Making a lasting impact


Lately, workplace angst has been getting much attention. I'm talking about the "quiet quitting” trend, strikes, lay-offs and walkouts — even the theme of much of the advice given by our “25 Under 35” award winners to other young professionals rang with messages for self-care and not “putting it all” on the company line.

This brought up thoughts and feelings from my past stints in corporate America. I understand the desire to stay healthy, have a personal life and limit the amount of “self” one loses to their career. I’ve “burnt the candle at both ends,” spent countless late nights finishing projects that were later shelved and cut weekends and vacations short to feed the corporate machine. At the time, late nights, long hours and time spent teetering on the verge of burn-out were all badges of honor I wore proudly. Kind of crazy as I now look back on it.

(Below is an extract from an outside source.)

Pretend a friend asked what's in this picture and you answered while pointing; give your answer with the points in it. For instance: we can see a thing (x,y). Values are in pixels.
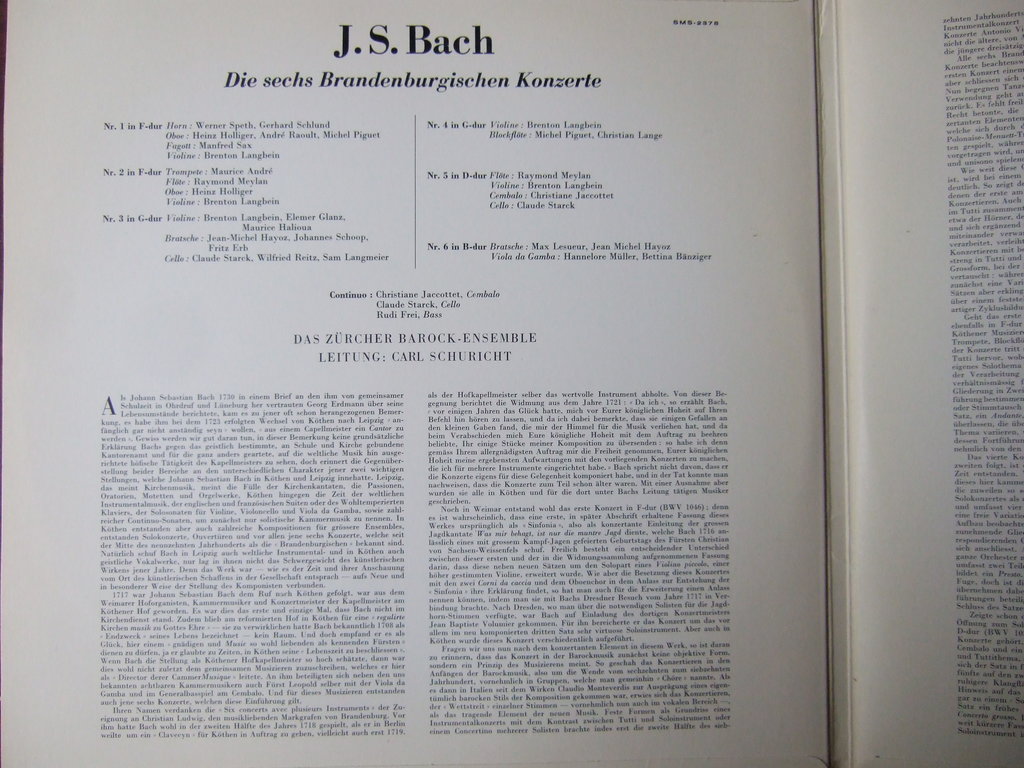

As a publisher, I understand the business challenges, as well as the need to watch the bottom line. But I understand today’s pro-labor movement. I echo the advice for self-care and protection. There is wisdom in “putting your oxygen mask on first.” If you give of yourself until there is nothing left, how can you possibly serve your company, co-workers and audience  effectively? Even Jacinda Arden, the celebrated prime minister of New Zealand, has decided that enough is enough.

The news industry is a calling that is inspirational and challenging. Yet, the same principle of putting yourself first must guide us even in our critical roles — maybe more. Our jobs put us in contact with heart-wrenching stories, real lives and difficult situations. We’re living and working at a time when trust in our industry is questioned, newsrooms are understaffed, revenue is more difficult than ever and expenses are rising at an alarming rate. The stress is not just physical, but it’s most often mental and emotional. The current focus on mental health is critical, and life balance is vital for mental protection.

Several of our stories this month highlight the need for checking on ourselves and checking on each other in the workplace. These are challenging times, and we work in a demanding industry. As Natascia Lypny, one of our deserving “25 Under 35,” noted, “You can't make a lasting impact if you only last five years.” The news industry is a wonderful place to make a lasting impact. Let's all do what we can to ensure we survive — and thrive.